The Base Conversion Calculator converts numbers from one numbering system to another, such as binary (base 2), octal (base 8), decimal (base 10), and hexadecimal (base 16). This tool solves the problem of translating values across bases—a frequent task in computer science, digital electronics, networking, and mathematics. Programmers, students, and engineers use it to understand binary or hexadecimal data, translate colour codes or file permissions, and verify base conversions quickly and accurately.

Required Inputs & Typical Use Cases

• Number

  Enter the number you want to convert. Ensure the digits are valid for its source base (e.g., 1011 is valid in binary, but 1021 is not).

• Source Base (b)

  Specify the base of the original number (e.g., 2 for binary, 8 for octal, 10 for decimal, 16 for hexadecimal).

• Target Base

  Choose the base you want to convert the number into (e.g., decimal to binary, hex to decimal).

Common scenarios: (1) Convert a binary string such as 1011₂ into its decimal equivalent; (2) Translate a hexadecimal value like 0x1A3 into decimal or binary for programming tasks; (3) Check octal file permissions (e.g., 755) by converting them to binary; (4) Convert decimal numbers into base 7 or base 9 for number theory exercises; (5) Translate RGB colour codes from hex to decimal values.

The Formula

V = Σ(dᵢ × bⁱ) for i = 0 to n−1

• V

  Resulting value in decimal (base 10)

• b

  Source base of the number (e.g., 2, 8, 10, 16)

• n

  Number of digits in the original number

• dᵢ

  The i-th digit from the right, where 0 ≤ dᵢ < b

Worked Example

1. Step 1: Identify digits and values

   For '1A3'₁₆, the digits are 1, A, and 3. In hexadecimal, A represents 10.
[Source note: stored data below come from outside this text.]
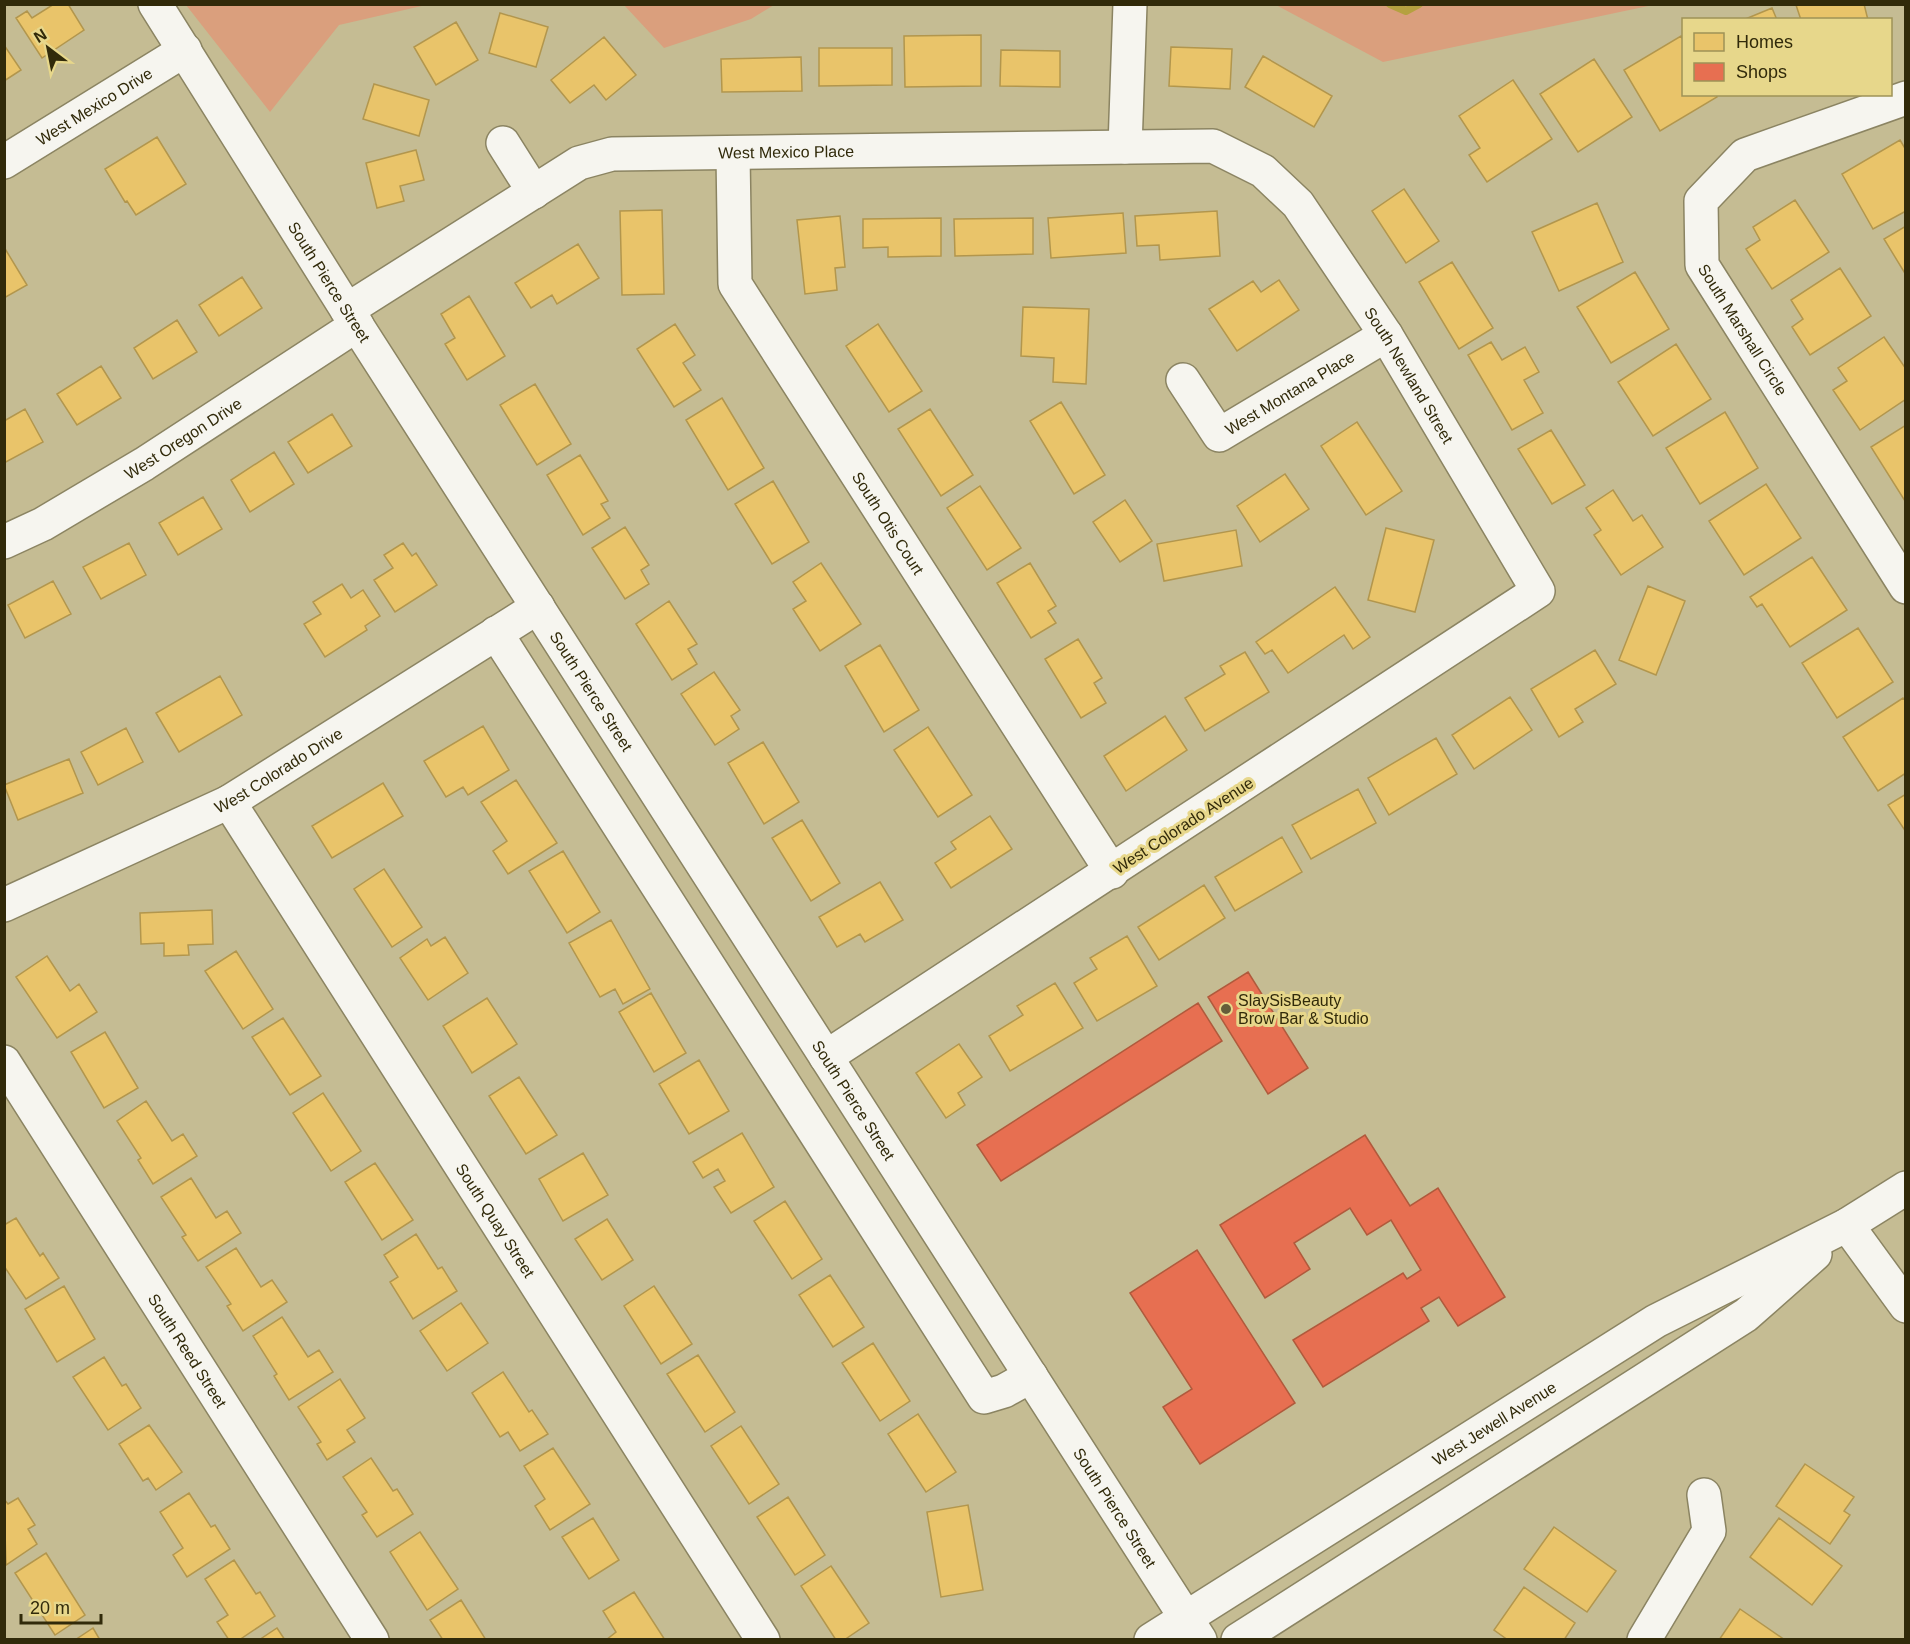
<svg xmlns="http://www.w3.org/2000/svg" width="1910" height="1644" viewBox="0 0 1910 1644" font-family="Arial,sans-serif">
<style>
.green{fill:#da9f7d}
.homes{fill:#e9c46a;stroke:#b2964d;stroke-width:1.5}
.shops{fill:#e76f51;stroke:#b05a3c;stroke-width:1.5}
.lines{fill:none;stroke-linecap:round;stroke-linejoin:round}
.stream{stroke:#b5a140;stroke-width:8}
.minor-casing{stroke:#8b8462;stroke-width:36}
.major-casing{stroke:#8b8462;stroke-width:36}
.minor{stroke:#f6f5ef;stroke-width:33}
.major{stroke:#f6f5ef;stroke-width:33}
.poi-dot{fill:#655d3a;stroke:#e7d78b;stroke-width:2}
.labels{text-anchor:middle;stroke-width:6;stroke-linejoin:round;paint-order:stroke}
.street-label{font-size:16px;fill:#312a0a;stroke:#e7d78b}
.poi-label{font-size:16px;fill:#312a0a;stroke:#e7d78b;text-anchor:start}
</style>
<rect width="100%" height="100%" fill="#c5bc93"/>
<!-- green -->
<path class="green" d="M186,5H426L339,25L270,112Z
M624,5H774L751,19L664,48Z
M1276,5H1653L1383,62Z"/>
<!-- homes -->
<path class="homes" d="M54,4H68L84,30L42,58L16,18L27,11L32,18Z
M1864,4L1868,20H1801L1796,5Z
M1772,8L1777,20H1743Z
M500,13L548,27L536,67L489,53Z
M456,22L478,60L436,85L414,47Z
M981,35V86L905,87L904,36Z
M1681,36L1684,41V94H1716L1717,97L1660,131L1624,70Z
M604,37L636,75L606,100L594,85L570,103L551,80Z
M4,45L21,70L4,81Z
M1171,47L1232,49L1230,89L1169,86Z
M819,48H892V85L819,86Z
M1001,50L1060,51V87L1000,86Z
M1263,56L1332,96L1314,127L1245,87Z
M801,57L802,91L722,92L721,59Z
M1594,59L1632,117L1578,152L1540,94Z
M1513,80L1552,139L1487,182L1469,155L1480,148L1459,116Z
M374,84L429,100L419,136L363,119Z
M157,137L186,184L136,215L127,201L125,202L105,169Z
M1900,140L1906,150V211L1873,229L1842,174Z
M416,150L424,180L400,186L404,201L377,208L366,163Z
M1404,189L1439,241L1406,263L1372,211Z
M1795,200L1829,252L1772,289L1746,249L1760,240L1753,227Z
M1597,203L1623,262L1559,291L1532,232Z
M662,210L664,294L622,295L620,211Z
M1217,211L1220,256L1160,260L1159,245L1137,246L1135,216Z
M1123,213L1126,253L1051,258L1048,218Z
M840,216L845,267L835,268L837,290L805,294L797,220Z
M941,218V256L888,257V247L863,248V219Z
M1033,218V254L955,256L954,219Z
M1906,226V275L1884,239Z
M578,244L599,278L557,304L552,295L531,308L515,283Z
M4,247L27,285L4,298Z
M1452,262L1493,328L1459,349L1419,282Z
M1840,268L1871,316L1810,355L1792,327L1803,319L1791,300Z
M1635,272L1669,329L1611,363L1577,307Z
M242,277L262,308L219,336L199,305Z
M1279,280L1299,310L1237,351L1209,309L1253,281L1261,292Z
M469,296L505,356L467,380L445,344L455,338L441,314Z
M1023,307L1089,309L1086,384L1053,382L1054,358L1021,356Z
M177,320L197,352L153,379L134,348Z
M675,324L695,355L683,363L701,390L674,407L637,349Z
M878,324L922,391L889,412L846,346Z
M1884,337L1906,369V399L1860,430L1833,390L1847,381L1838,368Z
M1491,342L1502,360L1525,347L1539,372L1524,380L1543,413L1512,430L1468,355Z
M1676,344L1711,399L1653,436L1618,382Z
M101,366L121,398L77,425L57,394Z
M535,384L571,444L537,465L500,405Z
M722,398L764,468L728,490L686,420Z
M1061,402L1105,475L1074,494L1030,421Z
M25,409L43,442L4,463V421Z
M930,409L973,475L941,496L898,429Z
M1725,412L1758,468L1700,504L1666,448Z
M332,414L352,446L308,473L288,442Z
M1357,422L1402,491L1366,515L1321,446Z
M1906,425V501H1905L1871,447Z
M1551,430L1585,485L1552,504L1518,449Z
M274,452L294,484L250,512L231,480Z
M580,455L608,501L601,504L610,518L583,535L547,475Z
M1285,474L1309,509L1260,542L1237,506Z
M773,481L809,542L772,564L735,504Z
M1766,484L1801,538L1744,575L1709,521Z
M980,486L1021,548L987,570L947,508Z
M1613,490L1633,521L1642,515L1663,547L1621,575L1594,535L1601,530L1586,508Z
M203,497L222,529L178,555L159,523Z
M1125,500L1152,541L1120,562L1093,522Z
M625,527L649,565L641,570L649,584L625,599L592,548Z
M1386,528L1434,540L1415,612L1368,600Z
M1236,530L1242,566L1164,581L1157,544Z
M129,543L146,575L101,599L83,567Z
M403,543L412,556L416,553L437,585L395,612L374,580L393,568L384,555Z
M1812,557L1847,610L1790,647L1762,604L1757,607L1750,597Z
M821,563L861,624L820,651L793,609L806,601L793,582Z
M1030,563L1056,606L1048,611L1056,623L1031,638L997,583Z
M53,581L71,614L25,638L8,605Z
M342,584L351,598L363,590L380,616L365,626L367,630L325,657L304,624L321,614L313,602Z
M1648,586L1685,601L1656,675L1619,660Z
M1335,587L1370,637L1353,649L1344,635L1288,673L1272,650L1265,654L1256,642Z
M669,601L697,644L688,649L697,664L672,680L636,624Z
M1858,628L1893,682L1837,718L1802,663Z
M1078,639L1102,678L1094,683L1106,703L1081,718L1045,659Z
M880,645L919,710L884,732L845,666Z
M1595,650L1616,684L1575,709L1583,722L1559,737L1531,689Z
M1245,652L1269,692L1205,731L1185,698L1225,674L1220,666Z
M714,672L740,710L731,716L739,729L715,745L681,694Z
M220,676L242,715L179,752L156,713Z
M1510,697L1532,730L1474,769L1452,735Z
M1903,698L1906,701V773L1878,791L1843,737Z
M1165,716L1187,750L1126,791L1104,756Z
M483,726L509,770L468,795L463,787L446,797L424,761Z
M928,727L972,795L938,817L894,750Z
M126,728L143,762L98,785L81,752Z
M1436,738L1457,774L1389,815L1368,778Z
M763,742L799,802L764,824L728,763Z
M69,759L83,793L18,820L4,785Z
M516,780L557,843L508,874L493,851L507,841L481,802Z
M383,783L403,816L332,858L312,826Z
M1358,789L1376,823L1311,859L1292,825Z
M1906,794V832L1888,805Z
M990,816L1012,849L951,888L935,863L956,849L951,842Z
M802,820L840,883L811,901L772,838Z
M1282,837L1302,872L1235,911L1215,877Z
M563,851L600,912L567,933L529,871Z
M384,869L422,927L392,947L354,889Z
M880,882L903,920L865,942L860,934L837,947L819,917Z
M1204,885L1225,918L1159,960L1138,927Z
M212,910L213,944L188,945L189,955L164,956V943L141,944L140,913Z
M611,920L650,989L623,1004L615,989L600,997L569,943Z
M1127,936L1157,986L1097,1021L1074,983L1097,969L1090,958Z
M445,937L468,973L428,1000L400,958L427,939L431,946Z
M236,951L273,1009L243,1029L205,971Z
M47,956L70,991L79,984L97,1012L57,1038L16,977Z
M1055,983L1083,1028L1010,1071L989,1036L1023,1015L1017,1006Z
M651,993L686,1053L654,1072L619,1012Z
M487,998L517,1044L472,1073L443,1026Z
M283,1018L321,1076L290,1095L252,1037Z
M105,1032L138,1088L104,1108L71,1052Z
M959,1044L982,1077L958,1093L965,1105L946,1118L916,1073Z
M699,1060L729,1111L689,1134L659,1084Z
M519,1077L557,1135L526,1154L489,1096Z
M323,1093L361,1151L331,1171L293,1113Z
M146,1101L172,1141L183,1134L197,1156L153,1184L138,1160L141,1158L117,1121Z
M742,1133L774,1187L731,1213L714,1187L725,1181L718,1169L703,1178L693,1162Z
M583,1153L608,1195L563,1221L539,1179Z
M375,1163L413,1220L382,1240L345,1182Z
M191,1178L216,1218L227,1211L241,1233L198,1261L182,1237L186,1235L161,1197Z
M785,1201L822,1259L792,1279L754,1221Z
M16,1218L40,1256L43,1253L59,1278L26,1299L4,1266V1225Z
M607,1219L633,1260L602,1280L575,1239Z
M416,1234L438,1269L442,1267L457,1291L413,1319L390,1282L398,1277L384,1255Z
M236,1248L261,1287L272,1280L287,1302L243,1331L227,1306L231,1304L206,1267Z
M830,1275L864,1327L833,1347L799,1295Z
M64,1286L95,1339L57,1362L25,1309Z
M654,1286L692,1344L661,1364L624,1306Z
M461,1303L488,1343L447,1371L420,1331Z
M282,1317L308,1357L319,1350L333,1372L289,1400L274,1376L277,1374L253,1336Z
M873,1343L910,1401L880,1421L842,1363Z
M698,1355L735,1412L705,1432L667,1374Z
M104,1357L122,1386L126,1384L141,1408L108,1430L73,1377Z
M503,1372L529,1412L532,1410L548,1434L520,1451L508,1432L500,1437L472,1393Z
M340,1379L365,1418L347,1430L355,1442L327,1460L317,1444L321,1442L298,1407Z
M918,1414L956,1472L926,1492L888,1434Z
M149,1425L182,1472L156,1490L148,1478L143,1481L119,1444Z
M741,1426L779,1484L749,1504L711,1446Z
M553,1448L590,1504L550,1530L535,1506L545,1499L524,1466Z
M371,1458L393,1491L397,1489L413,1514L377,1537L362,1515L367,1512L343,1477Z
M1805,1464L1854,1497L1844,1511L1850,1515L1830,1544L1776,1506Z
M189,1493L211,1527L215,1525L230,1549L187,1577L173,1555L183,1548L160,1512Z
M788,1497L825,1555L795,1575L757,1517Z
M18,1498L35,1525L28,1529L37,1544L6,1565L4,1499L8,1504Z
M968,1505L983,1590L941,1597L927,1512Z
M593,1518L619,1560L589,1579L562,1537Z
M1779,1518L1842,1566L1812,1605L1750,1557Z
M1554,1527L1616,1571L1587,1612L1524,1569Z
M420,1532L458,1589L427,1610L390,1552Z
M46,1553L85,1615L55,1635L15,1573Z
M234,1560L256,1594L260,1592L275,1616L239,1640H229L217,1622L228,1615L205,1579Z
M831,1566L869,1623L844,1640H836L801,1586Z
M1524,1587L1575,1623L1564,1640H1508L1494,1630Z
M634,1592L665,1640H606L616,1632L603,1611Z
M461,1600L486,1640H443L430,1620Z
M1740,1609L1785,1640H1719Z
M93,1628L100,1640H75Z
M277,1628L285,1640H259Z"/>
<!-- shops -->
<path class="shops" d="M1248,972L1308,1068L1268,1094L1208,997Z
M1198,1003L1222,1041L1001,1181L977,1145Z
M1365,1135L1410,1206L1438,1188L1505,1297L1458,1326L1439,1297L1421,1308L1429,1321L1323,1387L1293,1340L1403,1273L1407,1279L1421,1270L1391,1220L1367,1235L1350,1208L1294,1243L1310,1269L1265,1298L1220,1225Z
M1197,1250L1295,1403L1200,1464L1163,1407L1192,1389L1130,1293Z"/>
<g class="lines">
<!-- stream -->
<path class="stream" d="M1390,4L1406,11L1419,4"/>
<defs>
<g id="minor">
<path id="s1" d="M155,4L347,310L1200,1640"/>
<path id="s2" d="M1906,98L1745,155L1701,201L1702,265L1906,587"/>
<path d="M503,143L534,192"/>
<path d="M1125,147L1130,4"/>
<path id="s3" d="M733,154L735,284L1112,872"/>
<path id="s4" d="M4,162L185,50"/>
<path id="s5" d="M347,310L579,163L612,154L1213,146L1263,171L1298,204L1386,335L1538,591L826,1057"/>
<path id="s6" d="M1183,380L1219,435L1386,335"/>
<path id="s7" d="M4,542L43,524L144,464L357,325"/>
<path d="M496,633L984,1397L1004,1391L1031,1376"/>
<path id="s8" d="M229,802L763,1640"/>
<path id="s9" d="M4,905L229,802L538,607"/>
<path id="s10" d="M4,1062L372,1640"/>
<path d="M1847,1225L1906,1306"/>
<path d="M1644,1640L1709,1531L1704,1495"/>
</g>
<g id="major">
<path id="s11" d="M1151,1640L1656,1321L1847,1225L1906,1188"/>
<path d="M1238,1640L1746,1315L1815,1254"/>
</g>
</defs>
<!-- minor casing -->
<use href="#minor" class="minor-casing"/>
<!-- major casing -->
<use href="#major" class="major-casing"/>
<!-- minor -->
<use href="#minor" class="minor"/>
<!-- major -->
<use href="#major" class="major"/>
</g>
<!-- markers -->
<circle class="poi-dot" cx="1226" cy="1009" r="6"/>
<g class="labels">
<!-- street labels -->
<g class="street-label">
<text dy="6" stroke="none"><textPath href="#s4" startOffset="106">West Mexico Drive</textPath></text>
<text dy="6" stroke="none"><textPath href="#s5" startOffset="483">West Mexico Place</textPath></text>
<text dy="6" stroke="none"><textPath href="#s1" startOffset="328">South Pierce Street</textPath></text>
<text dy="6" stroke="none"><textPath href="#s2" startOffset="375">South Marshall Circle</textPath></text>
<text dy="6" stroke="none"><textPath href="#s5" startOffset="1218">South Newland Street</textPath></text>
<text dy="6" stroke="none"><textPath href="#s6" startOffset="148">West Montana Place</textPath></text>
<text dy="6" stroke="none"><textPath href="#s7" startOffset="207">West Oregon Drive</textPath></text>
<text dy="6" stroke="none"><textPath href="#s3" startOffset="414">South Otis Court</textPath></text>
<text dy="6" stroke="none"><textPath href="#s1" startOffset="814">South Pierce Street</textPath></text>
<text dy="6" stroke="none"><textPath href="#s9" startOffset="306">West Colorado Drive</textPath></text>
<text transform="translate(1183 825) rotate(-33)" y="6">West Colorado Avenue</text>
<text dy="6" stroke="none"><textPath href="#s1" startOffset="1300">South Pierce Street</textPath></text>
<text dy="6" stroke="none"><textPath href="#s8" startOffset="496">South Quay Street</textPath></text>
<text dy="6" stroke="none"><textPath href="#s10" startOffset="342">South Reed Street</textPath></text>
<text dy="6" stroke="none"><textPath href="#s11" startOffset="406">West Jewell Avenue</textPath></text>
<text dy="6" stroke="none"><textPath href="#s1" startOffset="1784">South Pierce Street</textPath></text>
</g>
<!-- poi labels -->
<g class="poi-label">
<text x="1238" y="1006">SlaySisBeauty<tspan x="1238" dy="18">Brow Bar &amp; Studio</tspan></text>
</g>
</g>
<!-- border -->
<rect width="1910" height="1644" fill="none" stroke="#312a0a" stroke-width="12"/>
<!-- legend -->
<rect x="1682" y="18" width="210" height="78" fill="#e7d78b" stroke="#9e9257" stroke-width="1.5"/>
<rect x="1694" y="33" width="30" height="18" fill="#e9c46a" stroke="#9e9257" stroke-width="1.5"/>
<text x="1736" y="48" font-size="18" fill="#312a0a">Homes</text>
<rect x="1694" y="63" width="30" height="18" fill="#e76f51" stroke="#9e9257" stroke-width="1.5"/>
<text x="1736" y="78" font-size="18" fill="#312a0a">Shops</text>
<!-- north arrow -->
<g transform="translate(48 48) rotate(328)" stroke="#e7d78b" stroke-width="4.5" paint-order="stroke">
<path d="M0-4.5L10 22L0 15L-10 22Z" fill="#312a0a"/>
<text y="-9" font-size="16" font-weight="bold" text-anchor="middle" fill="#312a0a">N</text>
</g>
<!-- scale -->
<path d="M21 1614v9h80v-9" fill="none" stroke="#312a0a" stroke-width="3"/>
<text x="30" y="1614" font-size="18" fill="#312a0a" stroke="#e7d78b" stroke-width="4.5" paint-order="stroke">20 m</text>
</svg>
2. Step 2: Determine positional weights

   The powers of 16 for each position (from right) are: 16² = 256, 16¹ = 16, and 16⁰ = 1.

3. Step 3: Multiply digits by weights

   Compute (1 × 256) + (10 × 16) + (3 × 1) = 256 + 160 + 3.

4. Step 4: Sum the products

   Total = 256 + 160 + 3 = 419. Therefore, 1A3₁₆ equals 419₁₀.

Tips, Assumptions & Limitations

• Ensure each digit is valid for its source base (e.g., no digit beyond 1 in binary, beyond 7 in octal, etc.).
• For bases above 10, letters represent values: A = 10, B = 11, up to F = 15 in hexadecimal.
• Fractional numbers require converting both the integer and fractional parts separately using similar positional principles.
• Some simple converters may not handle negative numbers or bases greater than 16; check the tool’s supported range.
• To convert from decimal to another base manually, use the repeated division and remainder method: divide the number by the target base, record the remainder, divide the quotient again, and read remainders in reverse order.